Collected data entries
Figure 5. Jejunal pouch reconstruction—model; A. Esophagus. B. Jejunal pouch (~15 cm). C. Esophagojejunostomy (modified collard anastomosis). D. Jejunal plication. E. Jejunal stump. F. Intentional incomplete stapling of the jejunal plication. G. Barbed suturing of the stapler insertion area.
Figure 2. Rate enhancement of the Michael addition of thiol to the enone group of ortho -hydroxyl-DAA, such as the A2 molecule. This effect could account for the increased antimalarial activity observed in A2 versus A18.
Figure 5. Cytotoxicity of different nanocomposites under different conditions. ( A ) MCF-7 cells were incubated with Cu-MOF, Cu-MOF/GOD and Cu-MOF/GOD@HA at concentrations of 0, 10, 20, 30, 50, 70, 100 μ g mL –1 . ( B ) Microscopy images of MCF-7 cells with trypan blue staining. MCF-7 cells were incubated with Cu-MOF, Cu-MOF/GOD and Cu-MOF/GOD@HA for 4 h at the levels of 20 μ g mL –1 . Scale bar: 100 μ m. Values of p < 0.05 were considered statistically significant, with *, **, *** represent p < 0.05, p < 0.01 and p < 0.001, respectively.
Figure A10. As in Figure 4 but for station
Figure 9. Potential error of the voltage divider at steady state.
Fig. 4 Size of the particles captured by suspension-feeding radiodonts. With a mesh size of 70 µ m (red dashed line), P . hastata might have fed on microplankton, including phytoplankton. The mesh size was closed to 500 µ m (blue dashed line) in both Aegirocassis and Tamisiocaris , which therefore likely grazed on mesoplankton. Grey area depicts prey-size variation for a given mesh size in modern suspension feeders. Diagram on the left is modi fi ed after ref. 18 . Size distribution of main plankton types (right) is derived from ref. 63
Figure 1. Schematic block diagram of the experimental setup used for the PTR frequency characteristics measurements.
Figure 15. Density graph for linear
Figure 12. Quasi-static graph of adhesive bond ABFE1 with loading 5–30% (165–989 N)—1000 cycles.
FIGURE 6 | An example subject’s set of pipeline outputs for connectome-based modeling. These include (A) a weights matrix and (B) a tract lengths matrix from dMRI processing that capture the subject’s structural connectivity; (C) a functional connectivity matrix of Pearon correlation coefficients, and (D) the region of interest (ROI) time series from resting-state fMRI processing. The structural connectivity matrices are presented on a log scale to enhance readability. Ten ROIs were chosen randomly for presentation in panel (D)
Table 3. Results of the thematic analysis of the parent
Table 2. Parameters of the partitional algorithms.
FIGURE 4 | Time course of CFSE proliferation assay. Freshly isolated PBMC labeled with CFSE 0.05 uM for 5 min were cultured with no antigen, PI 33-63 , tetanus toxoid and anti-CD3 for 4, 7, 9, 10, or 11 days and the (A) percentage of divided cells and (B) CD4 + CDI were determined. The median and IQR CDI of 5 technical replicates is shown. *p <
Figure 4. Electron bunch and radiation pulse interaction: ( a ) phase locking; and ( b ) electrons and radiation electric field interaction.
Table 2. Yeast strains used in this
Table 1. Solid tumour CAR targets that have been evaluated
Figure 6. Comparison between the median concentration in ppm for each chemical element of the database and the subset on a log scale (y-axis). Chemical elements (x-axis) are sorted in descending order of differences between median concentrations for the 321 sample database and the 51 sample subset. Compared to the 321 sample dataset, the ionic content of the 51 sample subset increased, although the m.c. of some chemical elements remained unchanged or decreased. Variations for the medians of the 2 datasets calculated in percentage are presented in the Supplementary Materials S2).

▶ [WORK INSTRUCTIONS]:
Please work out how many lines in the data include "from"; write that number only.

▶ [RESULT]:
2